All of these – including breads, pastry bases, ice creams, sauces and soups – are made from scratch on board the cruise ship, and as a chef, you could be responsible for any of these.

Specialty cuisine

Cruises offer a well-rounded experience, and while the ship is sailing, it is not uncommon for guests to go the extra mile and try out specialty cuisine to set their vacation apart from the rest. Cooking specialty cuisines often involves using rare ingredients and having a special skill set, so experience works in your favour. Gourmet ingredients used here include foie gras, caviar, stinky tofu, artisanal cheese and coffee, edible seaweed, truffles, certain types of mushrooms, and umeboshi.

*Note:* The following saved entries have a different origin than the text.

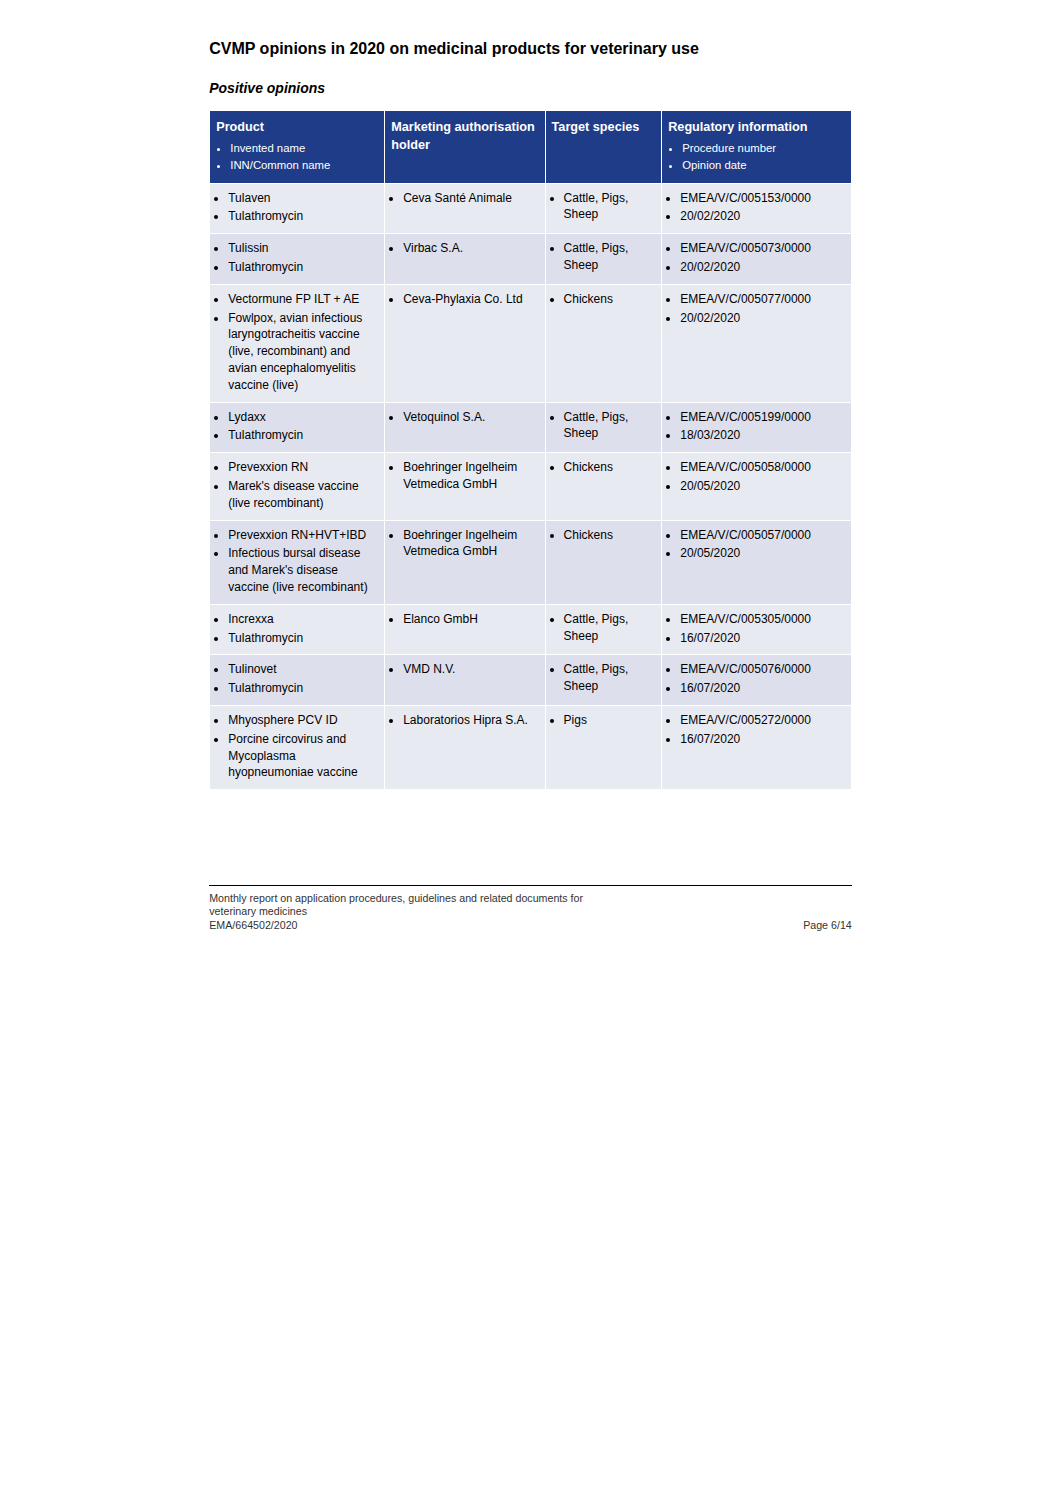CVMP opinions in 2020 on medicinal products for veterinary use
Positive opinions
| Product Invented name INN/Common name | Marketing authorisation holder | Target species | Regulatory information Procedure number Opinion date |
| --- | --- | --- | --- |
| Tulaven Tulathromycin | Ceva Santé Animale | Cattle, Pigs, Sheep | EMEA/V/C/005153/0000 20/02/2020 |
| Tulissin Tulathromycin | Virbac S.A. | Cattle, Pigs, Sheep | EMEA/V/C/005073/0000 20/02/2020 |
| Vectormune FP ILT + AE Fowlpox, avian infectious laryngotracheitis vaccine (live, recombinant) and avian encephalomyelitis vaccine (live) | Ceva-Phylaxia Co. Ltd | Chickens | EMEA/V/C/005077/0000 20/02/2020 |
| Lydaxx Tulathromycin | Vetoquinol S.A. | Cattle, Pigs, Sheep | EMEA/V/C/005199/0000 18/03/2020 |
| Prevexxion RN Marek's disease vaccine (live recombinant) | Boehringer Ingelheim Vetmedica GmbH | Chickens | EMEA/V/C/005058/0000 20/05/2020 |
| Prevexxion RN+HVT+IBD Infectious bursal disease and Marek's disease vaccine (live recombinant) | Boehringer Ingelheim Vetmedica GmbH | Chickens | EMEA/V/C/005057/0000 20/05/2020 |
| Increxxa Tulathromycin | Elanco GmbH | Cattle, Pigs, Sheep | EMEA/V/C/005305/0000 16/07/2020 |
| Tulinovet Tulathromycin | VMD N.V. | Cattle, Pigs, Sheep | EMEA/V/C/005076/0000 16/07/2020 |
| Mhyosphere PCV ID Porcine circovirus and Mycoplasma hyopneumoniae vaccine | Laboratorios Hipra S.A. | Pigs | EMEA/V/C/005272/0000 16/07/2020 |
Monthly report on application procedures, guidelines and related documents for
veterinary medicines
EMA/664502/2020
Page 6/14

The Epicurean on P&O Cruises, for example, serves a range of delicate dishes, from chicken liver parfait with wood smoke and Spanish cured ham with Manchego cheese and olives, to loin of wild boar and salt marsh rack of lamb. Many are cooked using molecular gastronomy techniques and incorporate liquid nitrogen for special textural effects.

Regional tastes

Restaurants serving cuisines from around the world find their way on board. Asian tastes – Japanese, Thai and Korean – have long been a favourite, as have Italian and Spanish dishes. Indian food is now making inroads onto cruise lines as well.

Cruise ships also cook cuisines of the ports they stop at, offering trainee chefs a welcome insight into specific regional dishes and varied experience with every contract. Princess Cruises rustles up delicious Bahamian favourites including cracked conch shells, johnnycakes, souse and guava duff. Uniworld’s south of France tour sees dishes like daube provencal, bouillabaise, and iced Montélimar nougat parfait.

Guest requests

Now and then, as more people realise cruising is fun and do-able, cruise ship kitchens receive special requests from guests. These span the range from allergies to diets and even baby food. Companies differ in their policies of what is available to guests on board, but as competition increases, they widen their offerings to be more inclusive.

There might be requests to tweak certain dishes to suit special requirements, particularly when ordering room service. Food is generally required for vegetarian, vegan, low or no fat, low or no salt, lactose intolerant, dairy free, gluten- or wheat-free, low cholesterol, diabetic, kosher and halal diets, as well as allergies to certain ingredients.

In all cases, the more of a variety of food you cook as a cruise ship chef, the better your chances of moving forward in your career.